━━━ SUPPLIED ENTRIES

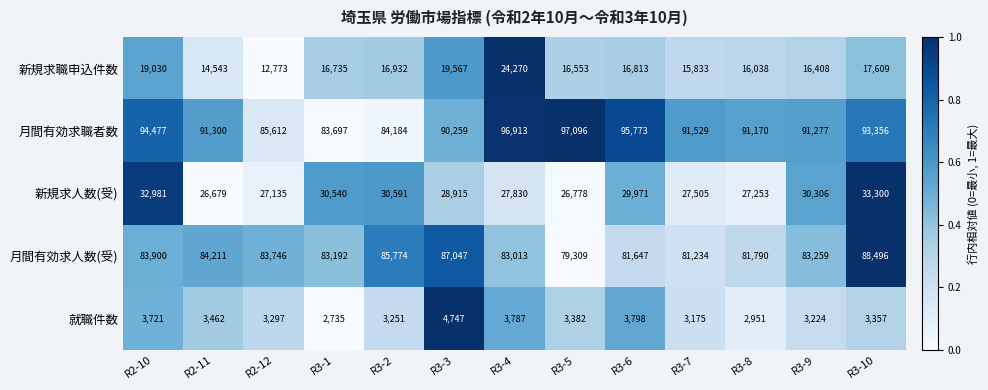

Which series has the largest total across all categories?

月間有効求職者数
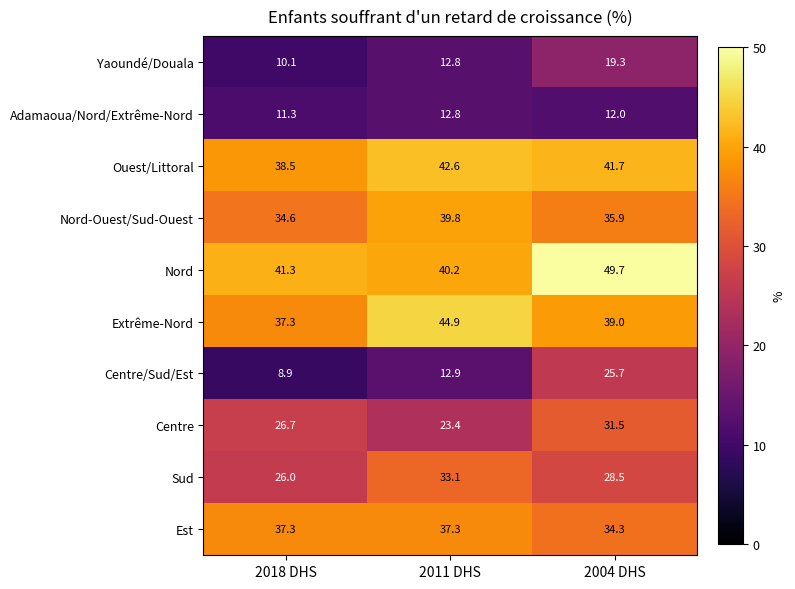

What is the difference between the maximum and minimum values in the Nord series?

9.5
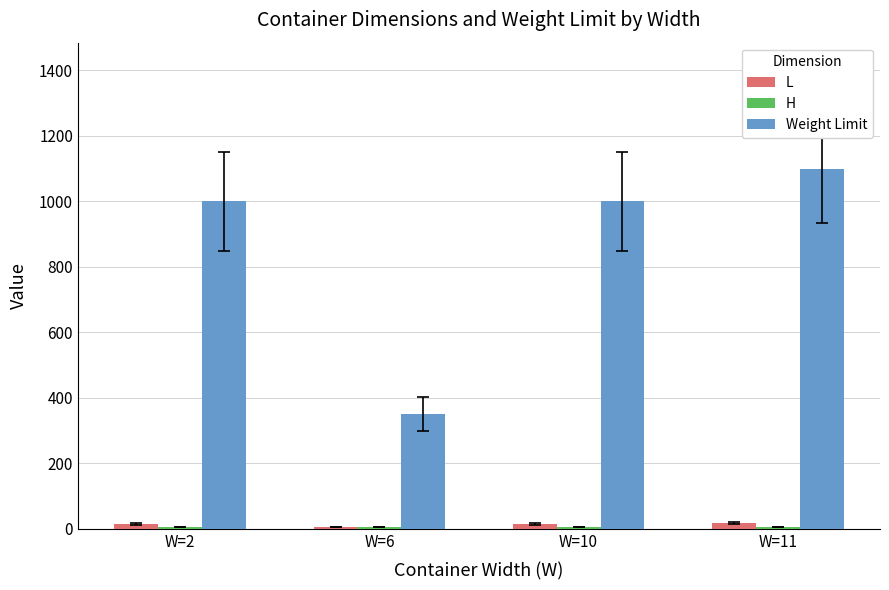

Count the number of data series in this chart.

3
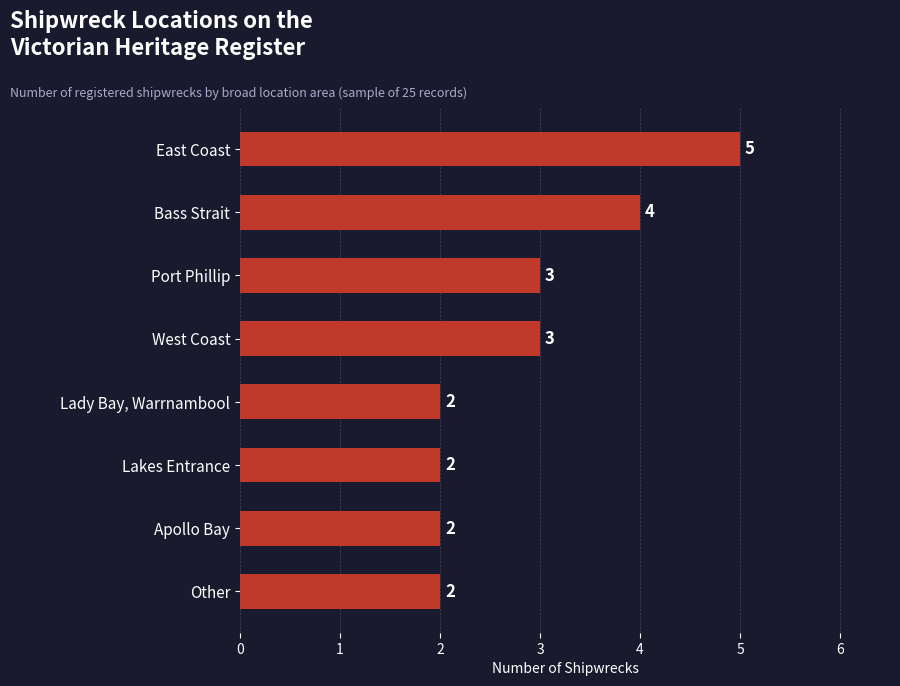

The value at Lady Bay, Warrnambool is 1. True or false?

False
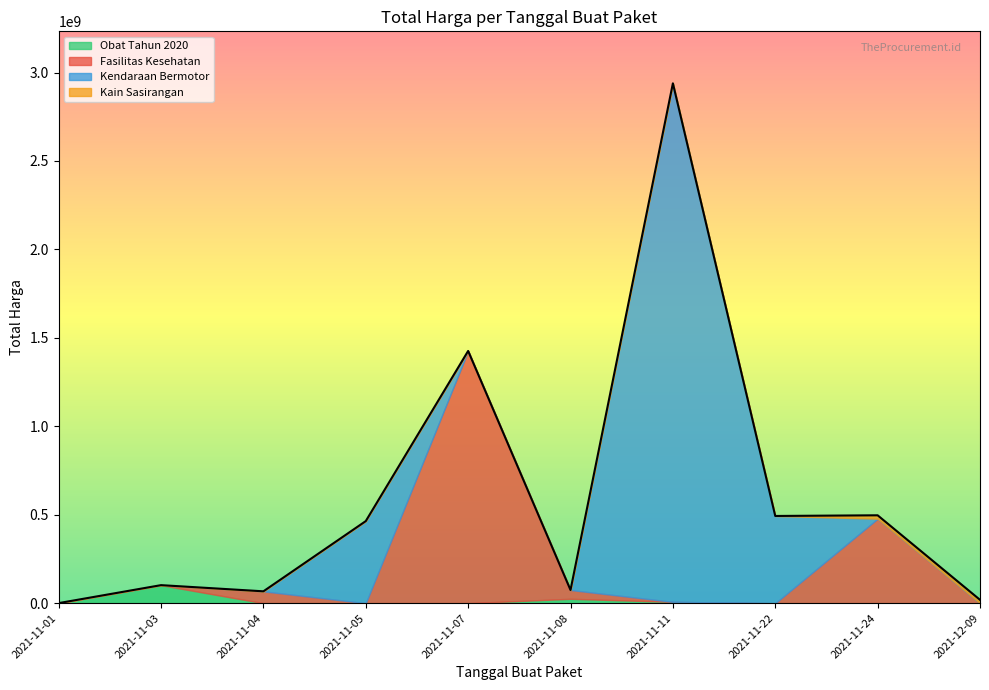

What is the difference between the maximum and minimum values?

2892044000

━━━━━━

--- AIM OF THE EXERCISE ---
Copy out the rows above, swapping "difference" for "gap" wherever it appears and keeping everything else the same. Leave the pictures out.

--- EXERCISE OUTPUT ---
Which series has the largest total across all categories?

月間有効求職者数

What is the gap between the maximum and minimum values in the Nord series?

9.5

Count the number of data series in this chart.

3

The value at Lady Bay, Warrnambool is 1. True or false?

False

What is the gap between the maximum and minimum values?

2892044000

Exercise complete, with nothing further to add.